Local newspapers also get in on the giving. Each year at this time, The Almanac, along with the Palo Alto Weekly and Mountain View Voice, shines a light on important stories about community needs and raises money for nonprofits serving families and children. The Almanac's own Holiday Fund raised more than $270,000 during the 2020-2021 holiday season, thanks to overwhelming support from local donors. Silicon Valley Community Foundation covers the majority of the operating costs for these papers' campaigns, allowing recipient organizations to maximize donations. (To donate, visit almanacnews.com/holiday_fund or see the ad on page 9 of the Nov. 19 issue.)

One such recipient is the Boys & Girls Clubs of the Peninsula (BGCP), which provides high-quality programs to 2,500 K-12 students in Redwood City's North Fair Oaks neighborhood. Their programs help students to fill in gaps, reinforce what they are learning in school and develop the academic mindsets and habits that lead to success in school and beyond, so they can participate in and benefit from the opportunities Silicon Valley has to offer.
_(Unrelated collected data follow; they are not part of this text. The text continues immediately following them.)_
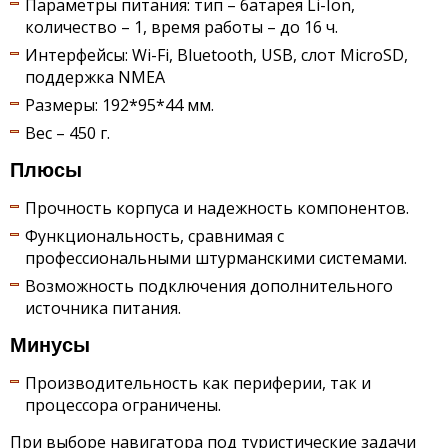
Параметры питания: тип – батарея Li-Ion,
количество – 1, время работы – до 16 ч.
Интерфейсы: Wi-Fi, Bluetooth, USB, слот MicroSD,
поддержка NMEA
Размеры: 192*95*44 мм.
Вес – 450 г.
Плюсы
Прочность корпуса и надежность компонентов.
Функциональность, сравнимая с
профессиональными штурманскими системами.
Возможность подключения дополнительного
источника питания.
Минусы
Производительность как периферии, так и
процессора ограничены.
При выборе навигатора под туристические задачи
This work is especially important as the pandemic disrupted academic progress for many students and caused feelings of loneliness and stress among youth. BGCP was able to redesign and implement new programs, including in-person learning pods, virtual crews and modified summer programs. This was thanks, in part, to the generosity of Holiday Fund donors.

But there are still many challenges ahead, especially for low-income people, communities of color and undocumented residents, all of whose needs have been marginalized for too long. While the pandemic showed us we have work to do to become a more equitable society, it also proved that the human spirit cannot be easily broken. We must come together with the spirit of giving that has seen our communities through the worst of the pandemic in order to help out our neighbors most in need. That means continuing our support for local organizations working on the frontlines of housing and food security, health, education and more.

Each of us has a role to play in bettering our local community and our nation as a whole. Whether you work at a nonprofit, volunteer your time, or donate to the current Holiday Fund, you can make a world of difference.

Nicole Taylor is president and CEO of the Silicon Valley Community Foundation.